Several parts of the system of surgical education merit special emphasis:

  1. Continuity of Care. The hallmark of surgical care has long been the commitment of surgeons to be available to their patients throughout the surgical experience. If such availability is not possible, the patient must be informed and alternate arrangements made. This crucial commitment to continuity of care involves the development of an attitude that is best learned from supervising surgeons who serve as proper role models. Continuity of care must take precedence over other aspects of the resident's activities.

    There are several reasons that continuity of care is the most important principle in surgical education. Decision-making is best learned and taught by working with a critically ill patient and serially observing response to therapy for complex problems. This, of course, mandates that the surgical resident be fully familiar with the patient and all pertinent data. Lack of familiarity with a patient, not fatigue, is the major cause of errors of judgement. This is a crucial point because undue emphasis on working hours that disrupt continuity of care could easily harm, rather than improve, patient care.

  2. Supervision. The care delivered by surgical residents at all levels must be supervised. Although senior residents require less direction than junior residents, they must also be supervised. A surgical residency program has an established chain of command that emphasizes graded authority and increasing responsibility as experience is gained. Deciding the appropriate degree of delegation of responsibility is based on the attending surgeon's knowledge of each resident's skills and ability, usually gained by direct observation. The attending surgeon is ultimately responsible for a patient's care.

  3. Working patterns. The primary goals of residency training in surgery are education and continuity of care. Work schedules should be set to serve those ends. The working hours themselves should not be a principal concern in the design of a residency program. Different specialties require different working hours and patterns. Work in an Emergency Department, for example, is steady and does not involve continuity of care, so it can be more rigidly scheduled. Also, some surgical specialties are more time intensive than others.

    It is most important to make a clear distinction between on-call time, both in the hospital and at home, and actual hours worked. The ratio of the actual hours worked and on-call may vary with the level of residency. A junior resident may have a ratio approaching unity while the senior resident may have a ratio of 0.5. The varying time requirements for intensive care and also in the ratio of hours worked to hours on-call are both important facts that preclude a set pattern of established hours, either within a specialty or between specialties.

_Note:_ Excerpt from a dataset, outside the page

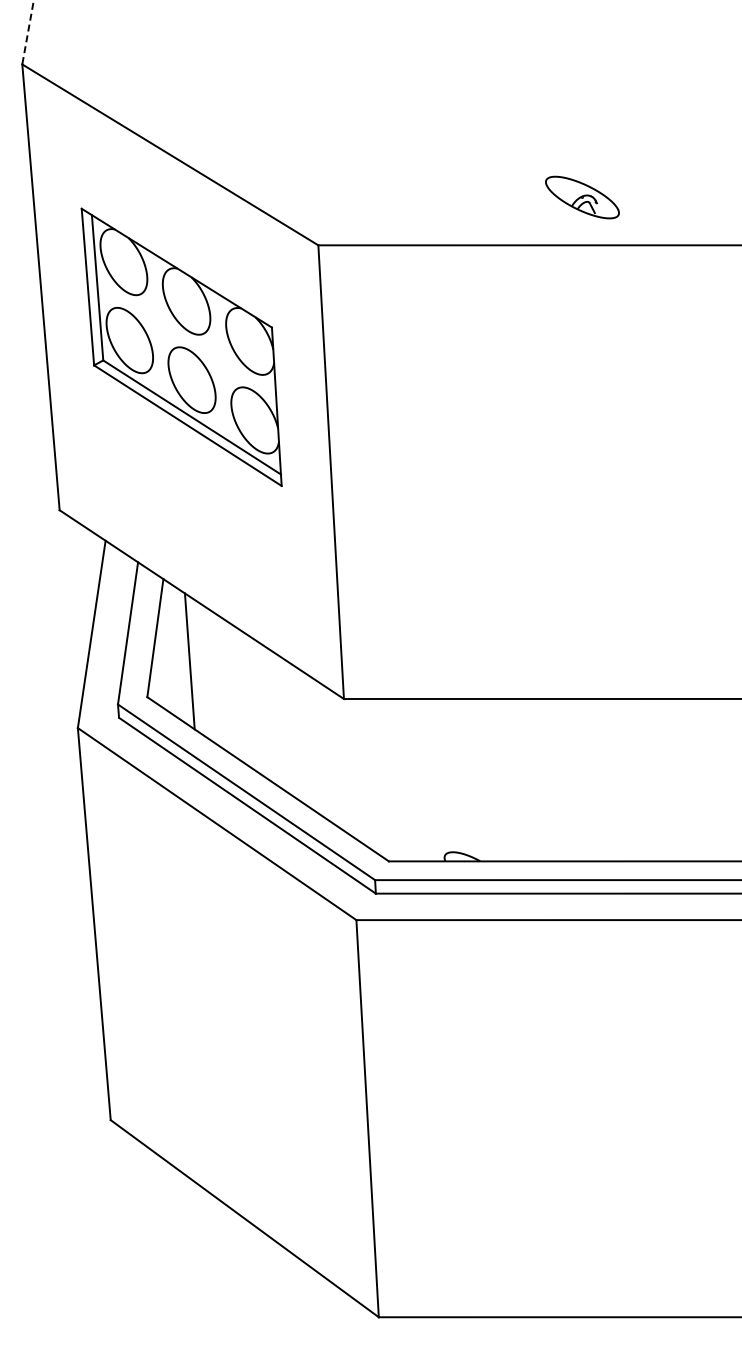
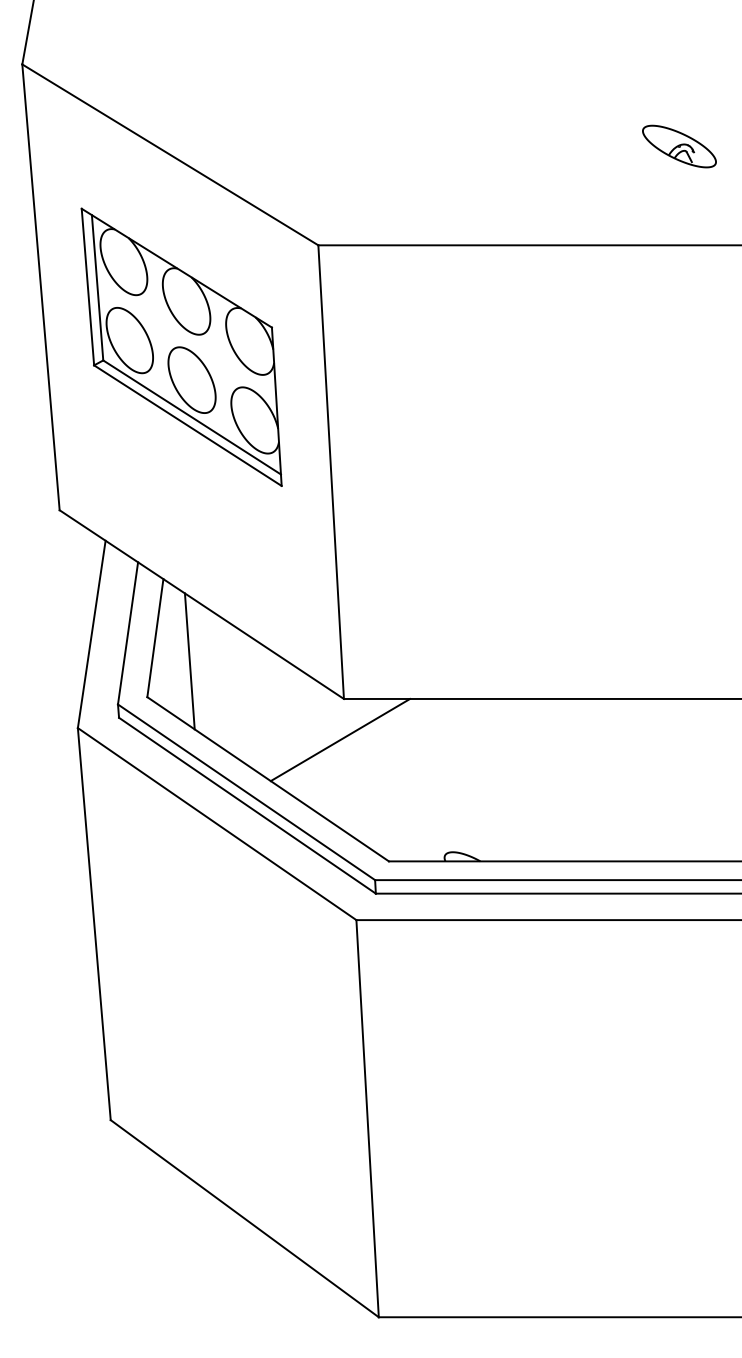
line at (27, 33): dashed -> solid
part at (582, 197) position: (582, 197) -> (679, 146)
line at (340, 739): none -> present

  4. Inappropriate duties. Perhaps most important, support services must be adequate so that residents do not spend an inordinate amount of time, particularly during on-call hours at night and on weekends, in non-educational activities that could be easily performed by paramedical and clerical personnel. Due both to the growth of medical technology and increasing budgetary measures, residents have been used increasingly to perform medical chores unrelated to direct patient care. In studies in some teaching hospitals, 70 to 80 percent of working hours at night have been found devoted to such work and are both unrelated to patient care and of negligible educational benefit. It should be emphasized clearly that this inappropriate use of residents' time and skills is the major reason for long working hours at night.

Residency Review Committees

The Residency Review Committees (RRCs) for each specialty have already addressed some of these considerations in their Special Requirements. The matter of supervision, hours, inappropriate duties and working conditions, however, should be reassessed by the individual RRCs. The program directors should establish an environment that is optimal for both education and for patient care, while ensuring that undue stress and fatigue among residents is avoided. The RRCs are the appropriate agencies to establish the specific guidelines for this important aspect of each residency.